**Work required:** From the line with "compliance management solutions." through the line with "Vilkår for anvendelse og ophavsret", inclusive, return each line of the data below exactly and leave the rest out.

[Stored data entries]
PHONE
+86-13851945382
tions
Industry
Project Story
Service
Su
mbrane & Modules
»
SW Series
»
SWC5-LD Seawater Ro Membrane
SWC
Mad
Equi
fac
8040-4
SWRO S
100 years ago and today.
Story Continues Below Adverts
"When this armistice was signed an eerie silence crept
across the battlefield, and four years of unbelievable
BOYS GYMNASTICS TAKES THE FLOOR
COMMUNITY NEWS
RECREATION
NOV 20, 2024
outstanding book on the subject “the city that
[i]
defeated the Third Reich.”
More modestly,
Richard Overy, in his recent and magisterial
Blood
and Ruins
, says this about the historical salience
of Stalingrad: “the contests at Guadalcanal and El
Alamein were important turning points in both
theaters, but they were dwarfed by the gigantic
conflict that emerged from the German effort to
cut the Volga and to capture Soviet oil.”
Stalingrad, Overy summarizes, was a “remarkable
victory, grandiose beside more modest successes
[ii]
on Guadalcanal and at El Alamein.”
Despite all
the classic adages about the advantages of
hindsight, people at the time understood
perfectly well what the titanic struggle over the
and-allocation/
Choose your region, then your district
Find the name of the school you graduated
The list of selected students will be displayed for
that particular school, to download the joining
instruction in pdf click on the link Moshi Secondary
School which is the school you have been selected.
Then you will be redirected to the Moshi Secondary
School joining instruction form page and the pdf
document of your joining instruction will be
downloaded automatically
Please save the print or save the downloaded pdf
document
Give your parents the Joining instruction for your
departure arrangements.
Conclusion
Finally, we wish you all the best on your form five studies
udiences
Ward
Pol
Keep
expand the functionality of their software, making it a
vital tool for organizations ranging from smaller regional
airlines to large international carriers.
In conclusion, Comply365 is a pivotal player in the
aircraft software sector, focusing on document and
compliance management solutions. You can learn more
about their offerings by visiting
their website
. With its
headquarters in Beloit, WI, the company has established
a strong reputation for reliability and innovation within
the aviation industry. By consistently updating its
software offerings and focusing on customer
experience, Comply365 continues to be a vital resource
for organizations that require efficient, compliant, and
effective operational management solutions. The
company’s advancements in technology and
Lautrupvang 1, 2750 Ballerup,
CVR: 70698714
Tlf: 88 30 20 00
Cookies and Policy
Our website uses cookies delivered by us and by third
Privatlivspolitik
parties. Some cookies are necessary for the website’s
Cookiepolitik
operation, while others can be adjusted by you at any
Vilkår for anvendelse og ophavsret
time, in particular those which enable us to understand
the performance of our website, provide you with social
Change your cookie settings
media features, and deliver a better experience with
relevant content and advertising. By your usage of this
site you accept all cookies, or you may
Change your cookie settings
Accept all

**Response to the exercise:**
compliance management solutions. You can learn more
about their offerings by visiting
their website
. With its
headquarters in Beloit, WI, the company has established
a strong reputation for reliability and innovation within
the aviation industry. By consistently updating its
software offerings and focusing on customer
experience, Comply365 continues to be a vital resource
for organizations that require efficient, compliant, and
effective operational management solutions. The
company’s advancements in technology and
Lautrupvang 1, 2750 Ballerup,
CVR: 70698714
Tlf: 88 30 20 00
Cookies and Policy
Our website uses cookies delivered by us and by third
Privatlivspolitik
parties. Some cookies are necessary for the website’s
Cookiepolitik
operation, while others can be adjusted by you at any
Vilkår for anvendelse og ophavsret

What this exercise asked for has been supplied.